Les perturbations des approvisionnements énergétiques et du commerce transitant par le détroit d’Ormuz ont redessiné une partie de la carte du transport maritime dans la région. Les risques sécuritaires liés au conflit entre les États-Unis et l’Iran ont poussé les compagnies de transport et les opérateurs commerciaux à rechercher des itinéraires alternatifs, parmi lesquels le port jordanien d’Aqaba figure parmi les principaux bénéficiaires.
Les données portuaires montrent que cette hausse est loin d’être marginale : les volumes de marchandises transitant par le terminal à conteneurs d’Aqaba ont bondi de 155,1 % au cours du premier semestre 2026 par rapport à la même période de l’année précédente. Cette progression traduit une modification des itinéraires d’acheminement des marchandises, notamment celles destinées à l’Irak et au Levant, après que la crise a provoqué une forte baisse du trafic maritime dans les ports donnant sur le Golfe.
Anjeshuman Mustafa, directeur exécutif chargé du commerce de la société Aqaba Container Terminal, a déclaré que le commerce de conteneurs avait enregistré une croissance d’environ 5 %, soulignant que l’augmentation des volumes, en particulier ceux à destination du Levant et de l’Irak, constituait le principal moteur de cette progression.
L’Irak occupe une place particulière dans cette équation. Avant le déclenchement de la crise, d’importants volumes de biens de consommation arrivaient sur le marché irakien via le port de Bassora, situé sur le Golfe, avant que le recul du trafic maritime à travers Ormuz ne pousse les opérateurs à rechercher des solutions de remplacement. Dans le nouvel itinéraire, les conteneurs sont déchargés au port d’Aqaba avant d’être transportés par voie terrestre, en camion, sur une distance d’environ 760 kilomètres jusqu’en Irak.

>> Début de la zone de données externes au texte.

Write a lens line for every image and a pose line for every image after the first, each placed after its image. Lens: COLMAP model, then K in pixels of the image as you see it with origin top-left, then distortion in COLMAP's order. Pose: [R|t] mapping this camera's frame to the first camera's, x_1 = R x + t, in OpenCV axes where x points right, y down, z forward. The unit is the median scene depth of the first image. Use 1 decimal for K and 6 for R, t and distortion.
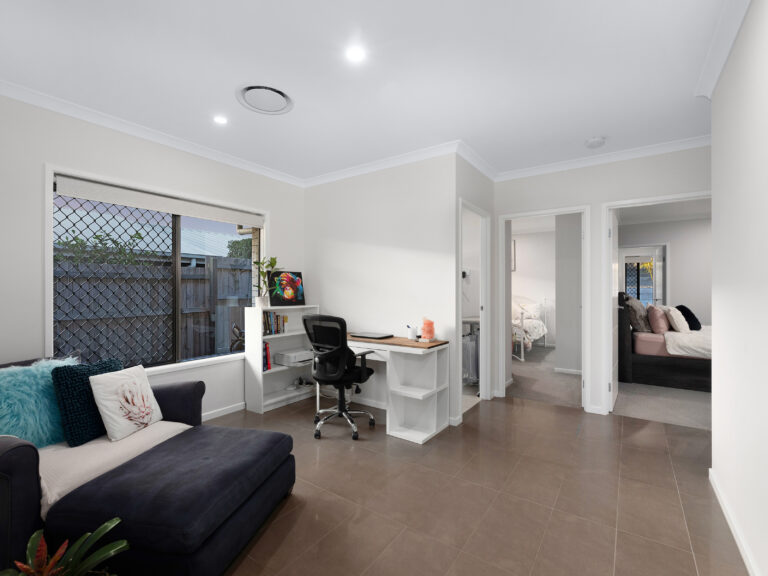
lens RADIAL K [[351.0, 0, 385.6], [0, 351.0, 288.4], [0, 0, 1]] dist [-0.003810, 0.001826]
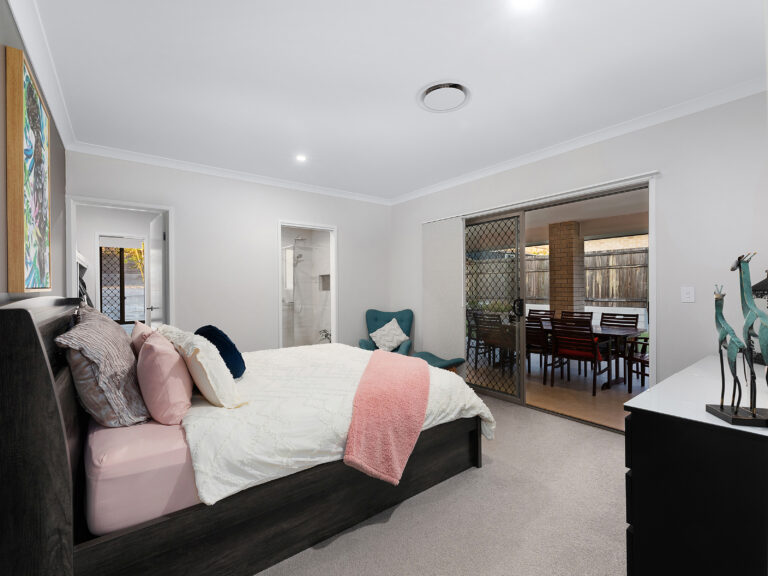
lens RADIAL K [[351.0, 0, 386.9], [0, 351.0, 288.1], [0, 0, 1]] dist [-0.003810, 0.001826]
pose [[0.304938, -0.000867, 0.952372, 0.494986], [0.006134, 0.999981, -0.001053, 0.001166], [-0.952353, 0.006163, 0.304937, 0.658136]]
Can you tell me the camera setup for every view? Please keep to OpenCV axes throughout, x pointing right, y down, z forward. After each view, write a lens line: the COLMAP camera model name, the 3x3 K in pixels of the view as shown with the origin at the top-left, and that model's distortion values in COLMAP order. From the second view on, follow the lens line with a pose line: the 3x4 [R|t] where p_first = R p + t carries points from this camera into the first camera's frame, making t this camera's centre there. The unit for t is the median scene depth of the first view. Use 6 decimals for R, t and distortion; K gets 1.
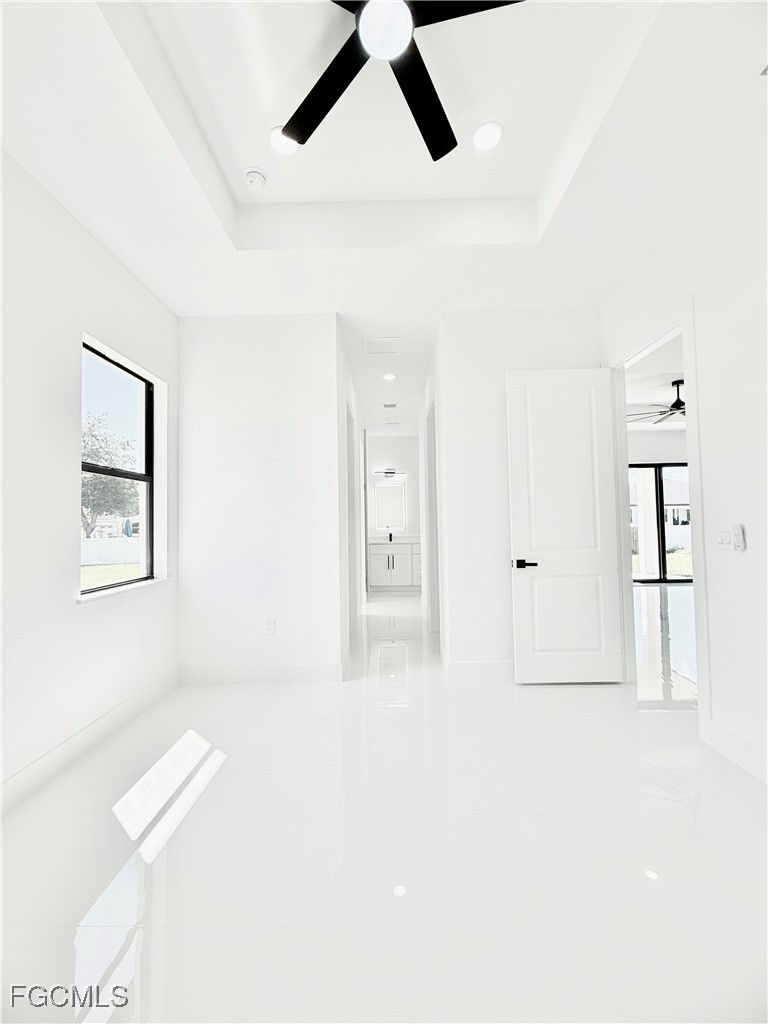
lens RADIAL K [[407.7, 0, 384.4], [0, 407.7, 508.5], [0, 0, 1]] dist [0.001744, 0.000047]
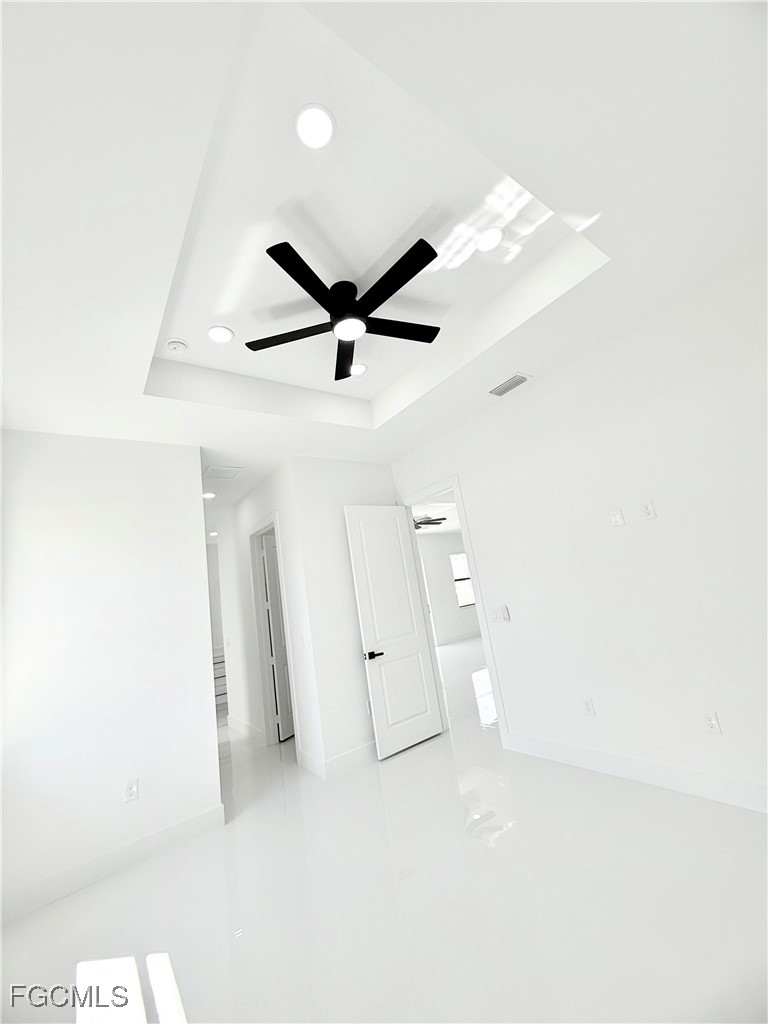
lens RADIAL K [[407.7, 0, 384.4], [0, 407.7, 508.5], [0, 0, 1]] dist [0.001744, 0.000047]
pose [[0.795481, 0.024961, 0.605464, -0.445828], [0.114961, 0.974790, -0.191227, -0.067133], [-0.594973, 0.221723, 0.772558, -0.108448]]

Ce changement ne s’est pas limité au seul port : il s’est également étendu au secteur jordanien du transport routier, qui a enregistré une hausse de la demande pour l’acheminement des marchandises. Des chauffeurs affirment que le nombre de trajets qu’ils effectuent vers l’Irak a nettement augmenté par rapport à la période précédant la crise, ce qui montre que la réorientation des routes commerciales a généré une nouvelle activité économique tout au long de la chaîne logistique.
Ces évolutions montrent que les crises géopolitiques ne se contentent pas de redistribuer les risques : elles peuvent également redistribuer les opportunités économiques. La perturbation de l’un des principaux corridors maritimes mondiaux a ainsi contraint les entreprises à tester des itinéraires alternatifs, notamment ceux passant par Aqaba avant de se poursuivre par voie terrestre vers les marchés concernés.

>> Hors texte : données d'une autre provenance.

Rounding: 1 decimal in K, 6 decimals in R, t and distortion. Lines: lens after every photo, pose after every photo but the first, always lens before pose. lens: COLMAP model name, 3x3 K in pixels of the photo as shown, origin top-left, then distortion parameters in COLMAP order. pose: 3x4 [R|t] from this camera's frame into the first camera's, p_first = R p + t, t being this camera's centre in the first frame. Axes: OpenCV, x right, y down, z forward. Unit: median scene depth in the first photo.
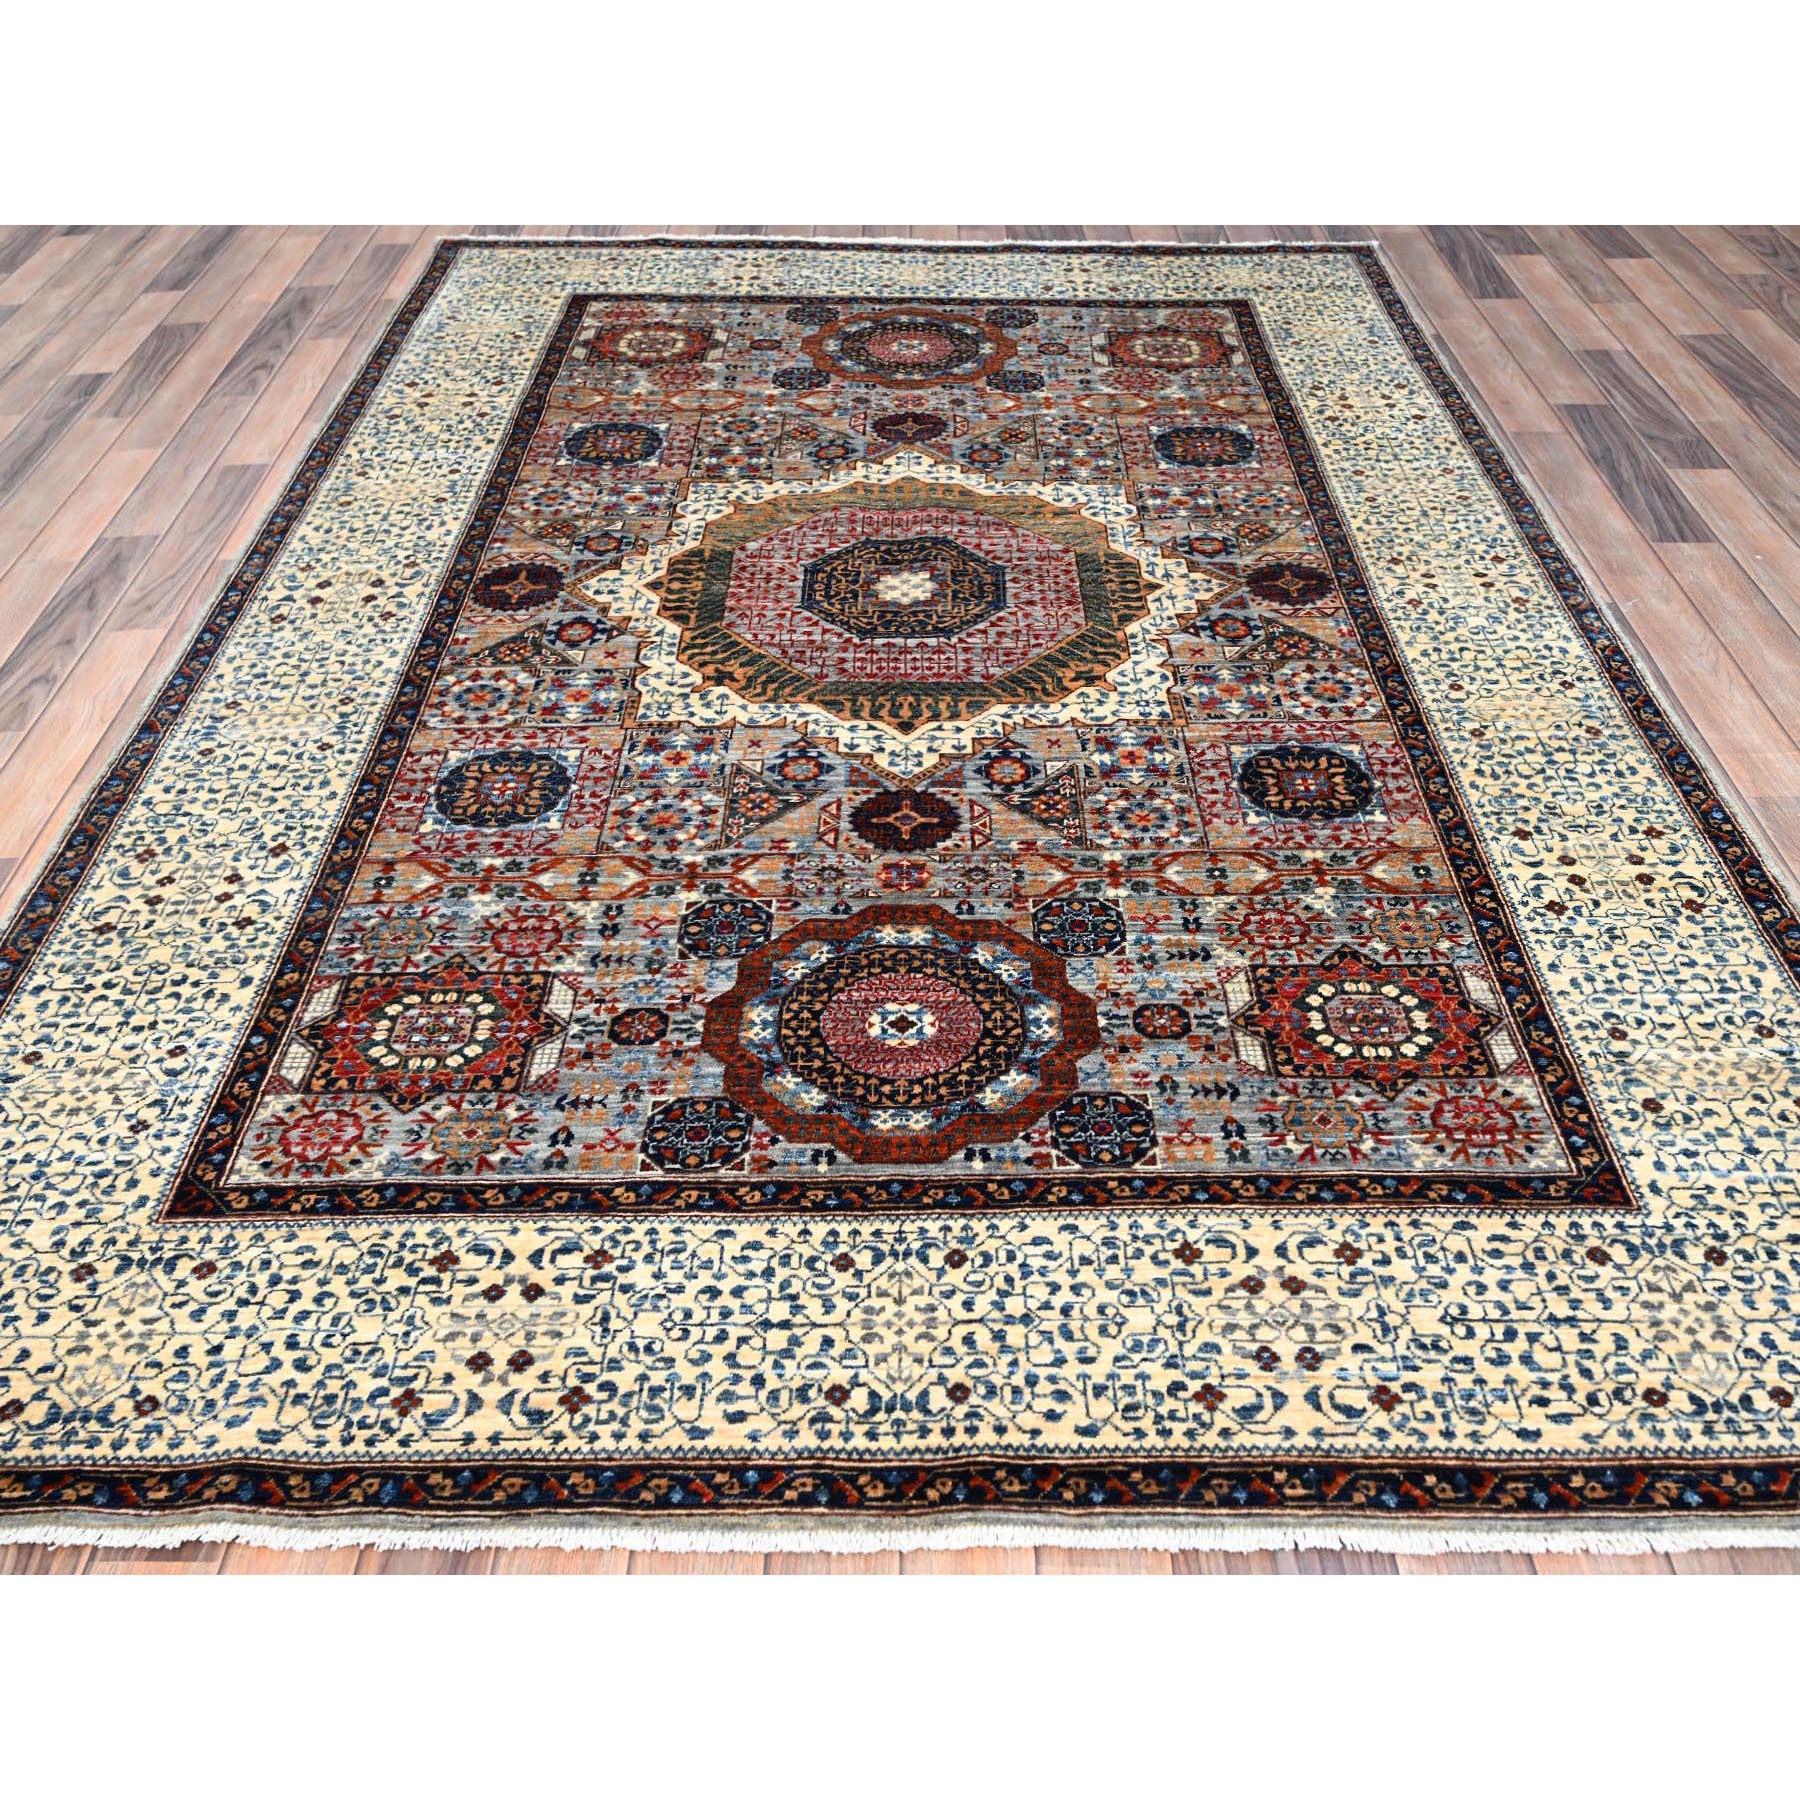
lens RADIAL K [[1874.4, 0, 900.0], [0, 1874.4, 900.0], [0, 0, 1]] dist [0.005460, 0.018361]
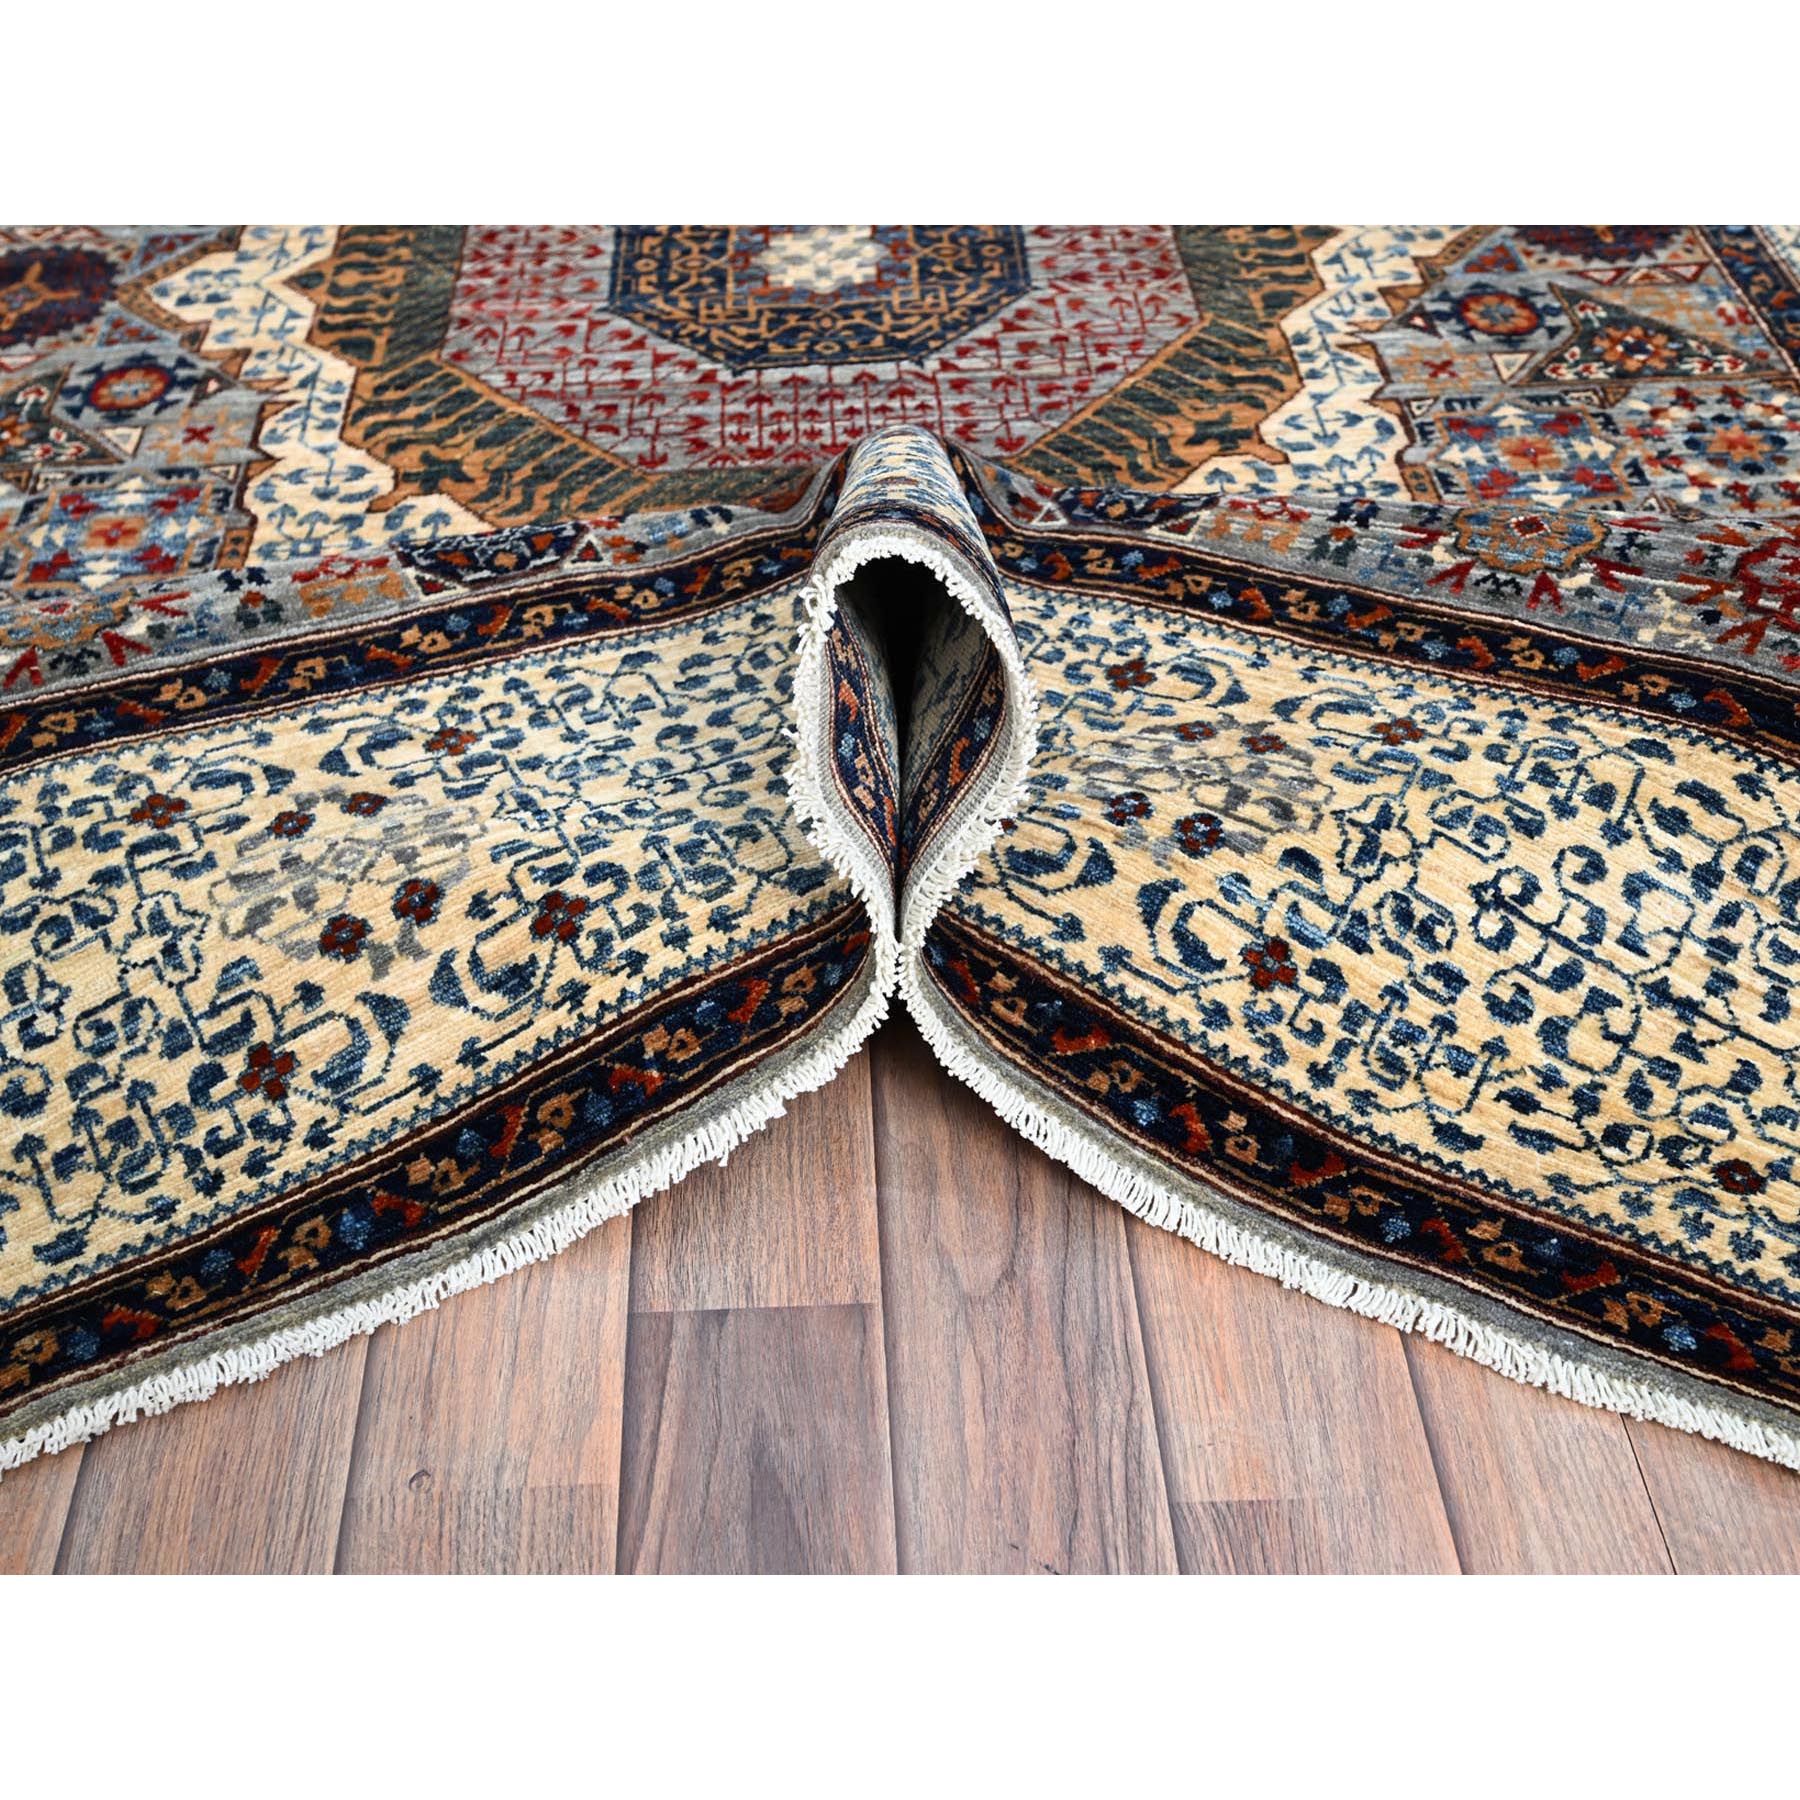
lens RADIAL K [[2081.6, 0, 952.2], [0, 2081.6, 900.7], [0, 0, 1]] dist [-0.014979, -0.013752]
pose [[0.997047, -0.060284, 0.047578, 0.000833], [0.054106, 0.991066, 0.121902, -0.070253], [-0.054502, -0.118968, 0.991401, 0.474755]]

Pour la Jordanie, toutefois, la question la plus importante ne concerne pas l’ampleur des bénéfices réalisés par le port pendant la crise, mais sa capacité à transformer cette activité temporaire en une route commerciale durable. C’est ce qu’a exprimé Mashhour Al-Jazi, porte-parole du Syndicat de la navigation maritime jordanienne, en espérant que cette hausse puisse se transformer en une route permanente et renforcer ainsi la position stratégique d’Aqaba même après la fin de la crise.
Cette question revêt une importance particulière, car le rétablissement de la navigation normale à travers Ormuz pourrait entraîner le retour d’une partie du trafic commercial vers ses itinéraires traditionnels, ce qui signifie que la poursuite de la croissance actuelle n’est pas garantie. Dans ce contexte, l’opportunité qui s’offre à Aqaba dépendra de sa capacité à démontrer que cette route alternative n’est pas seulement une solution d’urgence, mais une option commerciale compétitive en termes de coût, de rapidité et de sécurité.
Les développements sécuritaires dans la région ajoutent également une nouvelle couche de complexité, notamment après les attaques iraniennes visant la Jordanie en réaction à sa participation aux côtés de Washington. La consolidation des gains réalisés par le port d’Aqaba nécessitera donc un environnement sécuritaire stable ainsi qu’une infrastructure logistique capable d’absorber l’augmentation du trafic de conteneurs et de camions.
La crise d’Ormuz a mis en évidence un atout géographique que la Jordanie cherche depuis longtemps à exploiter : la capacité du port d’Aqaba à relier la voie maritime aux marchés terrestres d’Irak et du Levant. Si Amman parvient à tirer parti de la hausse actuelle et à développer cet itinéraire, la crise de la navigation dans le Golfe pourrait transformer un avantage conjoncturel en une occasion de réaffirmer Aqaba comme un hub régional du commerce.